Quelques heures après l'annonce du décès de Johnny Hallyday, le journaliste François Jouffa a tenu à rendre hommage au chanteur au micro de Sud Radio.

Johnny Halliday s'est éteint la nuit dernière à l'âge de 74 ans, succombant à un cancer des poumons contre lequel il se battait depuis 1 an. L'annonce de son décès a provoqué une vague d'émotion chez ses proches et ses fans, mais aussi ceux qui l'ont côtoyé comme le journaliste François Jouffa, auteur de plusieurs ouvrages consacrés au chanteur. 

La mort de Johnny, "c'est comme un mauvais rêve, un cauchemar éveillé"

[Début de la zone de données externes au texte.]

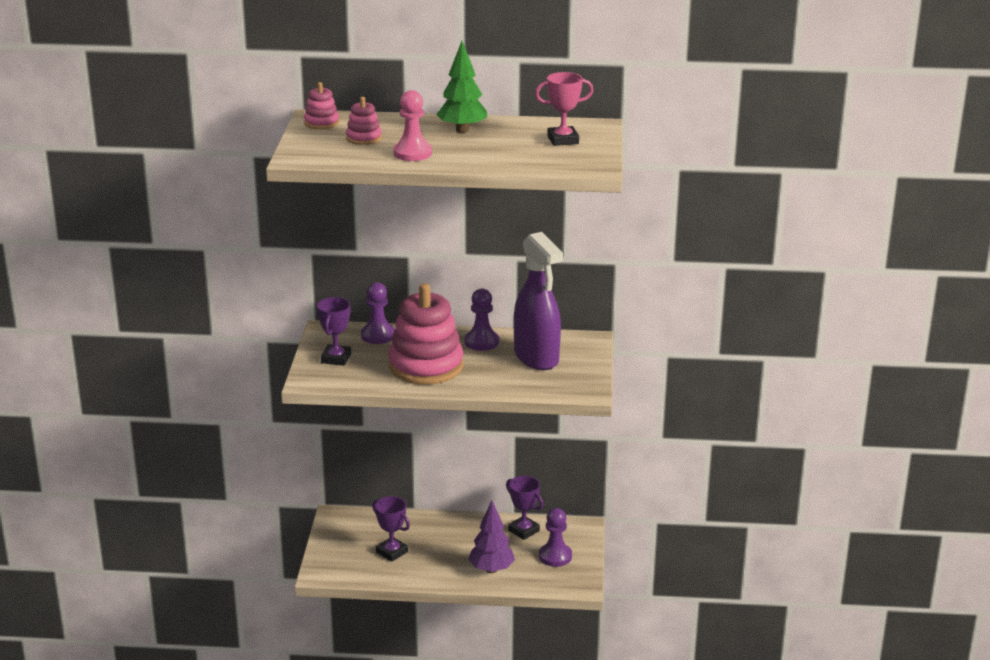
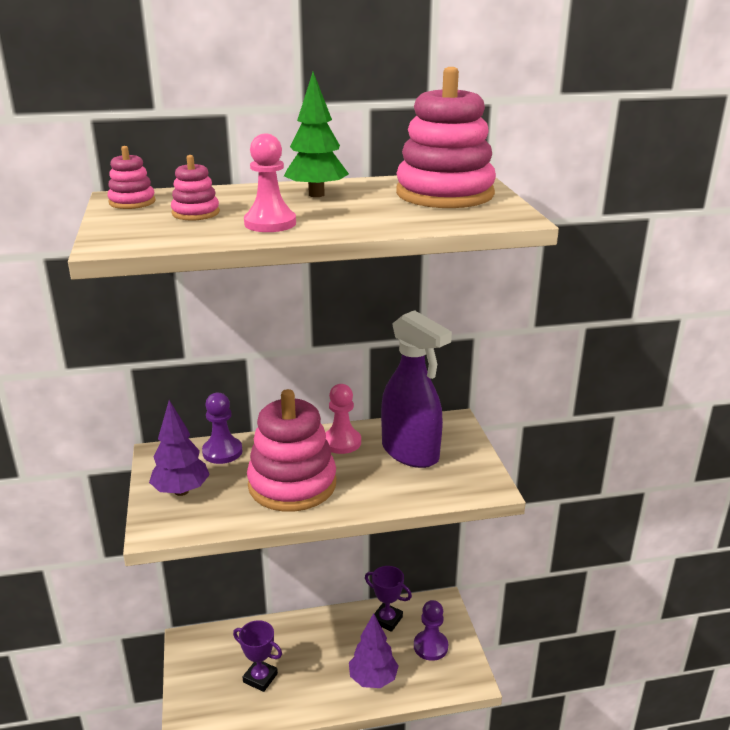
camera: 15 degrees left, 0 degrees up
(336, 358) = (181, 491): purple trophy -> purple tree
(481, 342) = (341, 442): purple pawn -> pink pawn
(563, 140) = (445, 194): pink trophy -> pink stacking toy

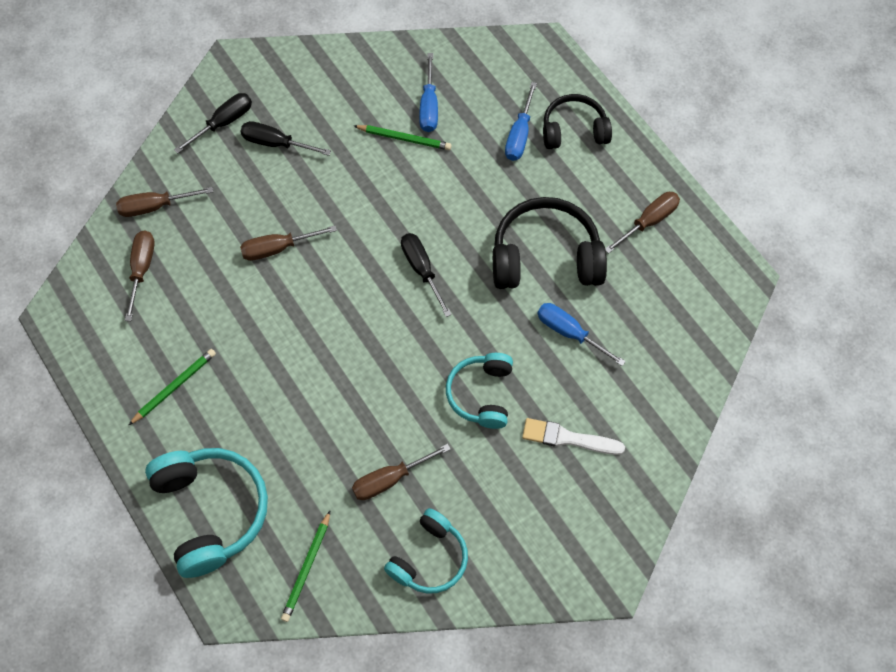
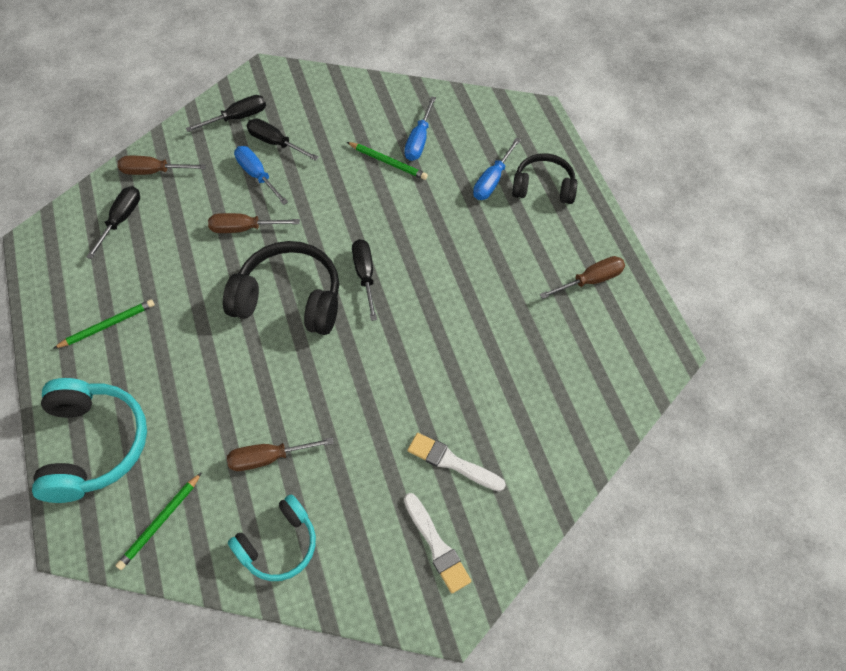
camera: 15 degrees right, 5 degrees down
(142, 269) = (121, 219): brown screwdriver -> black screwdriver
(481, 394) = (382, 400): turquoise headphones -> none
(545, 257) = (483, 290): black headphones -> black headphones (290, 299)
(569, 332) = (484, 363): blue screwdriver -> blue screwdriver (257, 175)
(577, 520) = (437, 545): none -> white brush

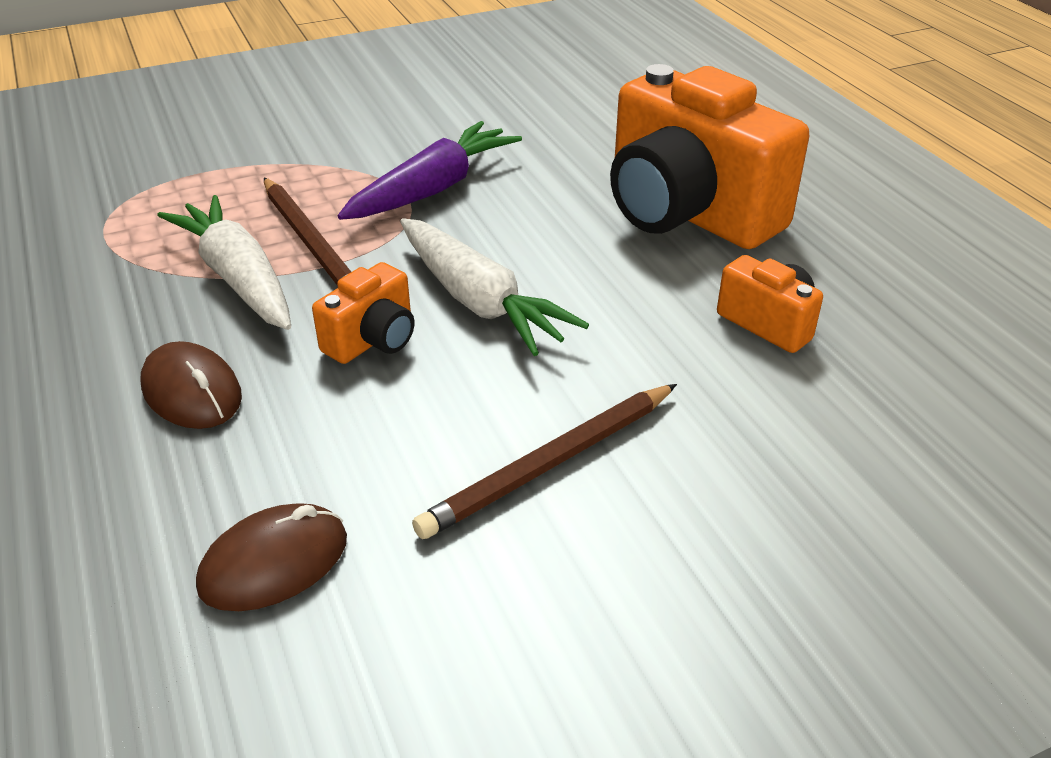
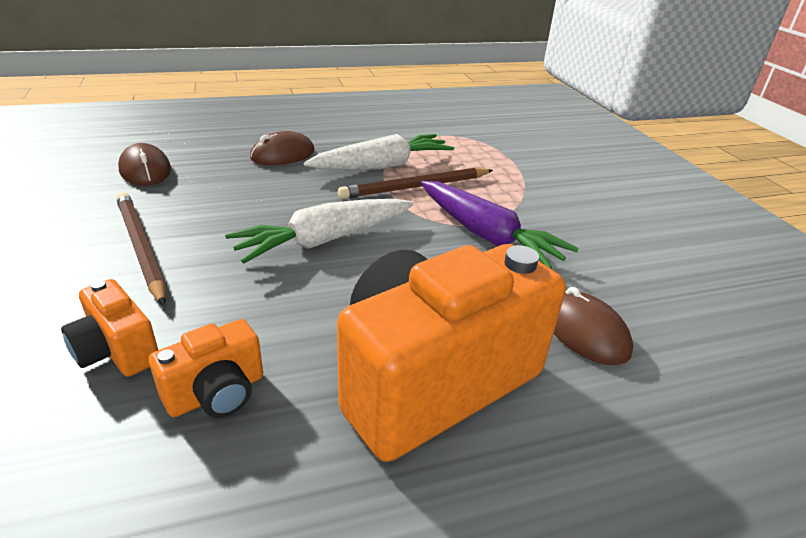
camera: 95 degrees right, 5 degrees down
(373, 340) = (300, 201): orange camera -> orange camera (117, 351)
(587, 143) = (585, 332): none -> brown mouse

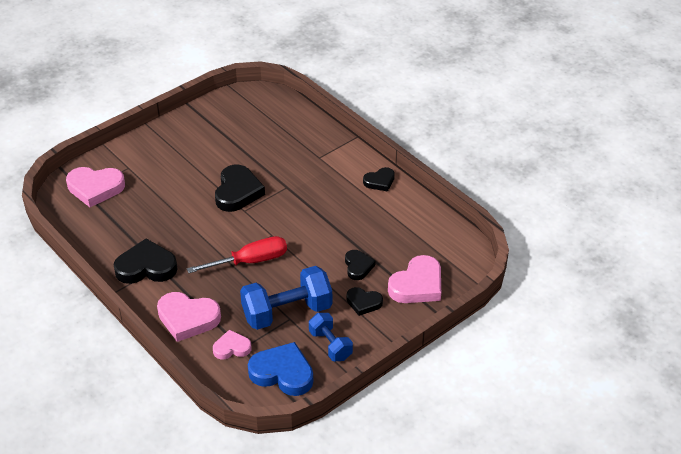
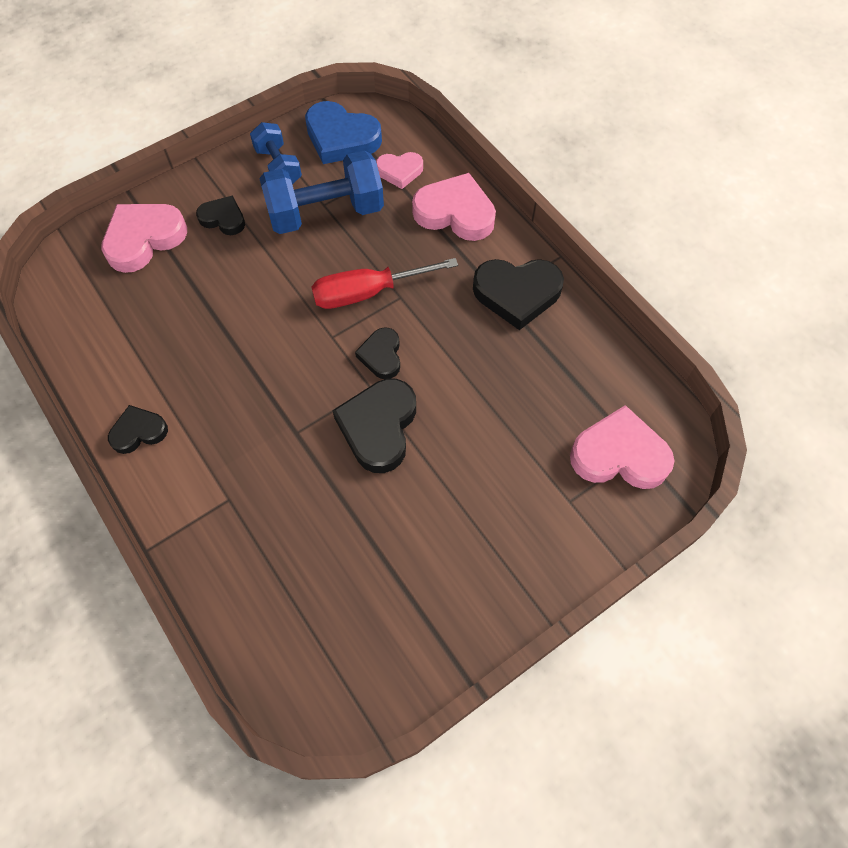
camera: 175 degrees left, 20 degrees up
(358, 266) = (216, 273): black heart -> black heart (381, 355)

Joint par téléphone, notre confrère a fait part de sa tristesse au micro de Sud Radio et a tenu à saluer la mémoire d'un immense artiste qui a su accompagner toutes les générations. "Vous vous rendez compte que l'on dit encore l'idole des jeunes alors que ce pauvre Johnny avait 74 ans. L'idole des jeunes, c'était quand il avait 16 ans et que la génération des baby boomers a émergé. Il avait gardé ce surnom, ça prouve l'importance qu'il avait pour toute une génération et pas seulement", a-t-il d'abord déclaré. "Je m'aperçois ce matin que c'est toute la France qui est en deuil", a-t-il poursuivi. "On s'y attendait malheureusement, on avait annoncé tant de fois sa mort que finalement je n'y crois plus, c'est comme un mauvais rêve (...) un cauchemar éveillé", a-t-il ajouté avec une émotion palpable.

Et l'intéressé de rappeler à quel point Johnny a été une star populaire et un chanteur précurseur dont le succès a perduré et ne s'est jamais démenti. "Johnny avait tous les styles de chansons depuis le début des années 60 même s'il n'aimait pas qu'on dise ça (...), mais c'est tout à son honneur. C'est la grandeur de Johnny d'avoir survolé les modes et les courants", a-t-il ainsi rappelé. "Ce qui est étonnant dans la carrière de Johnny (...) c'est que c'est le public qui s'est adapté petit à petit à lui (...). Au départ, pendant plus d'une décennie, une grande partie du public ne l'aimait pas du tout et aujourd'hui, c'est l'unanimité totale", a-t-il conclu.